GIVEN INFORMATION:
______________________________
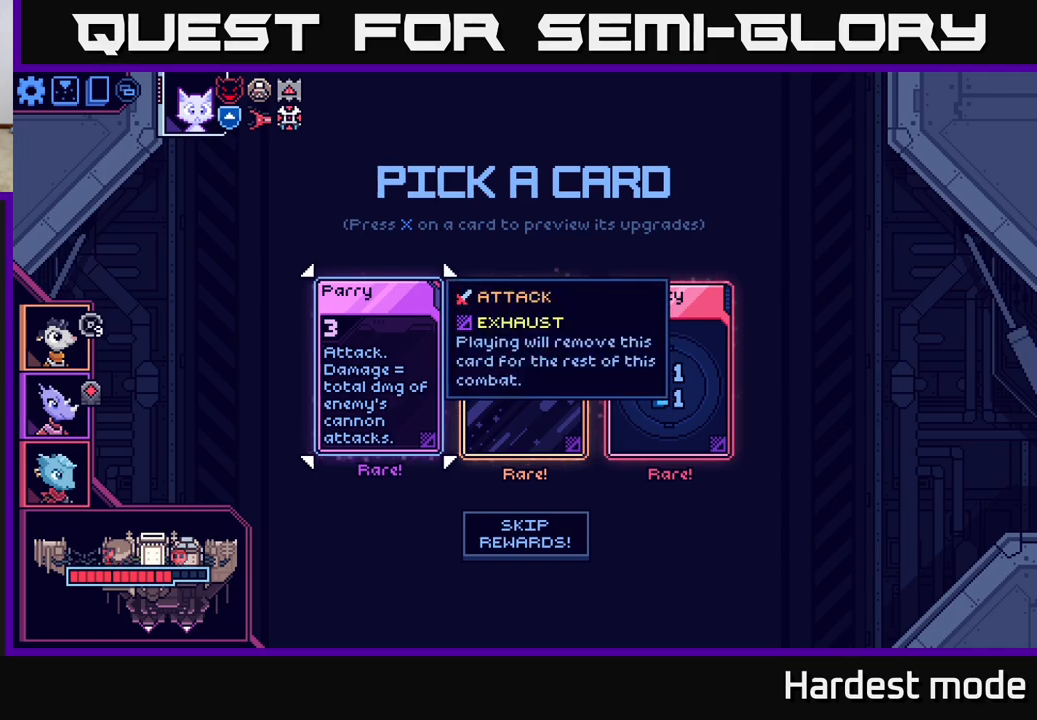
{"buttons": [], "left_stick": "center", "right_stick": "center", "events": []}
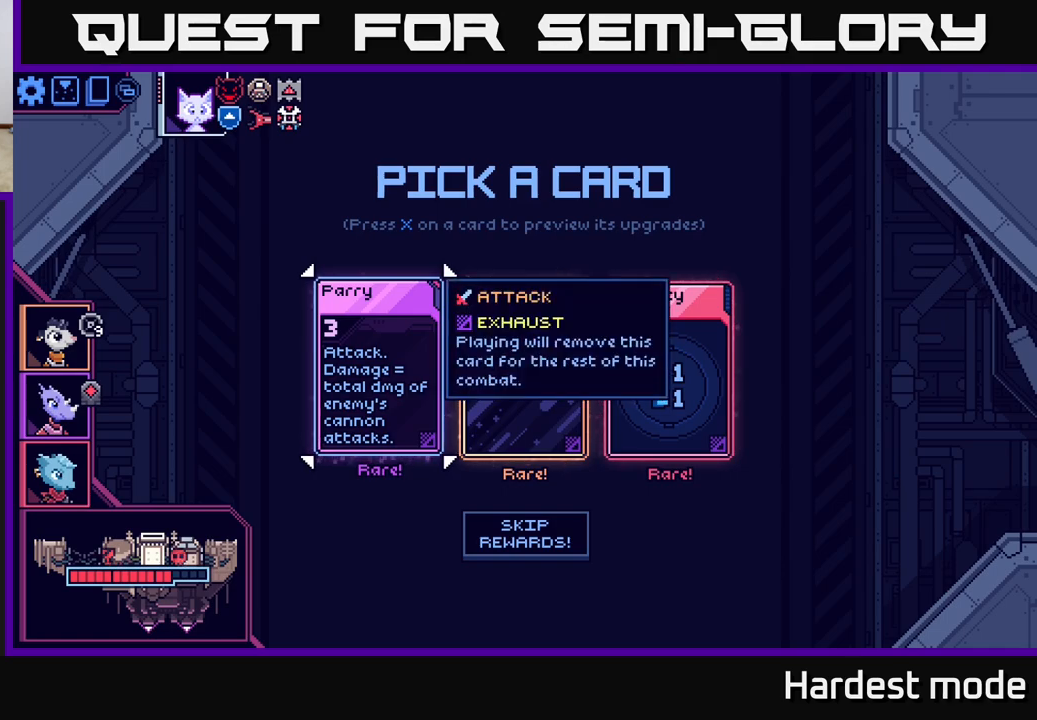
{"buttons": [], "left_stick": "center", "right_stick": "center", "events": []}
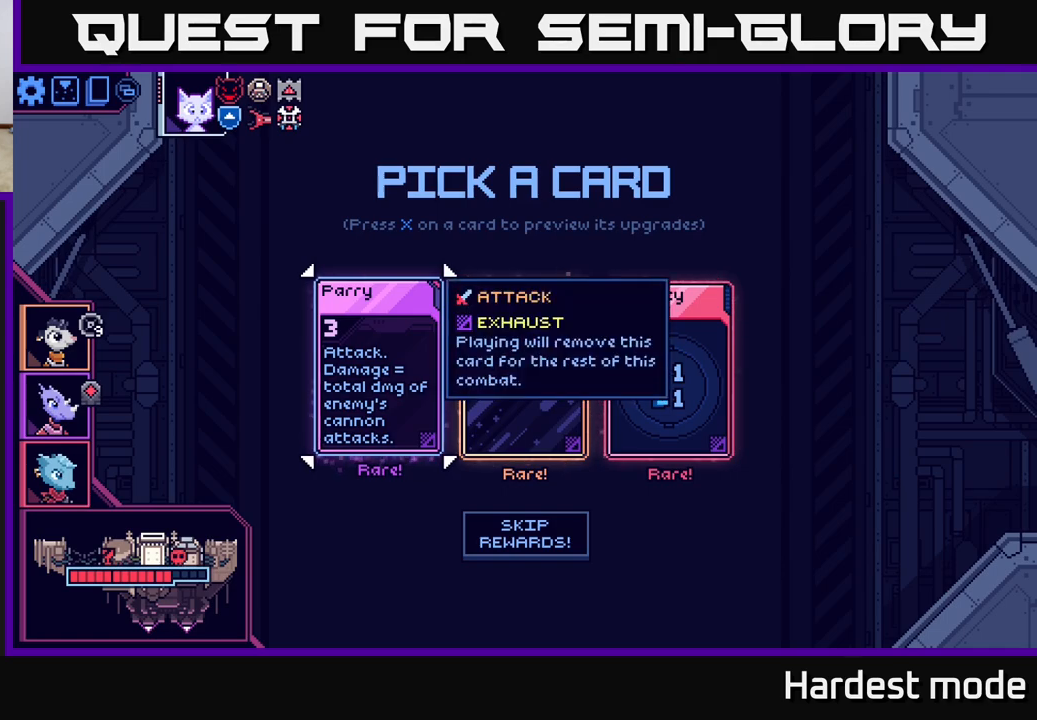
{"buttons": [], "left_stick": "center", "right_stick": "center", "events": []}
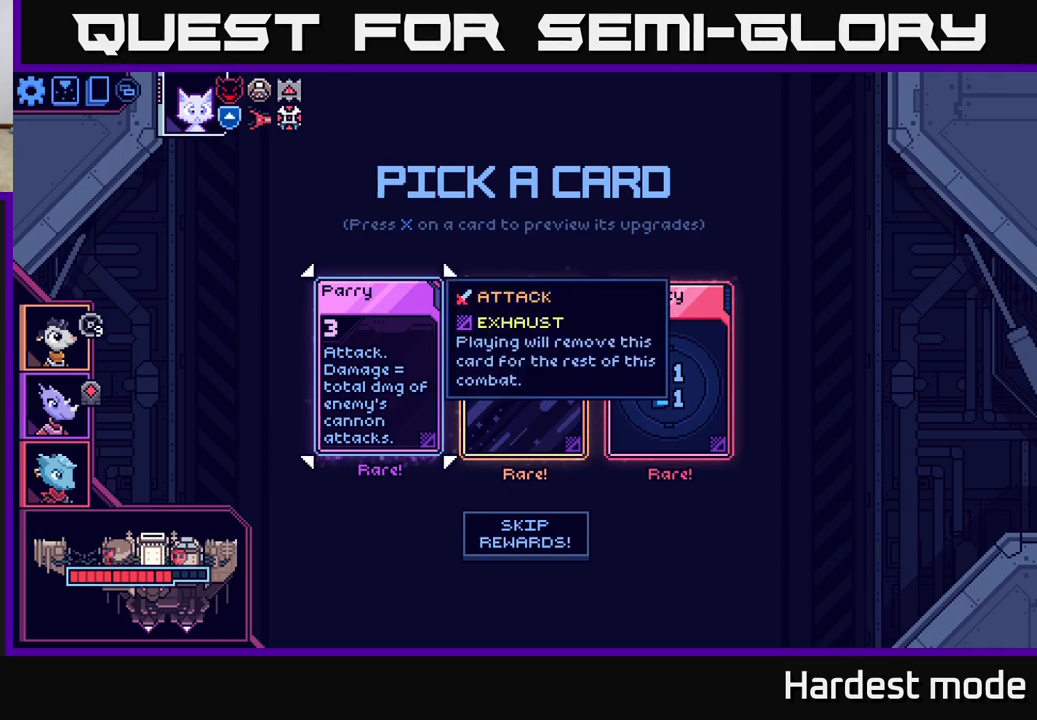
{"buttons": [], "left_stick": "center", "right_stick": "center", "events": []}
______________________________
TASK PROMPT:
Nothing but the text is wanted: repeat the data above exactly, without its images.

EXERCISE SOLUTION:
{"buttons": [], "left_stick": "center", "right_stick": "center", "events": []}
{"buttons": [], "left_stick": "center", "right_stick": "center", "events": []}
{"buttons": [], "left_stick": "center", "right_stick": "center", "events": []}
{"buttons": [], "left_stick": "center", "right_stick": "center", "events": []}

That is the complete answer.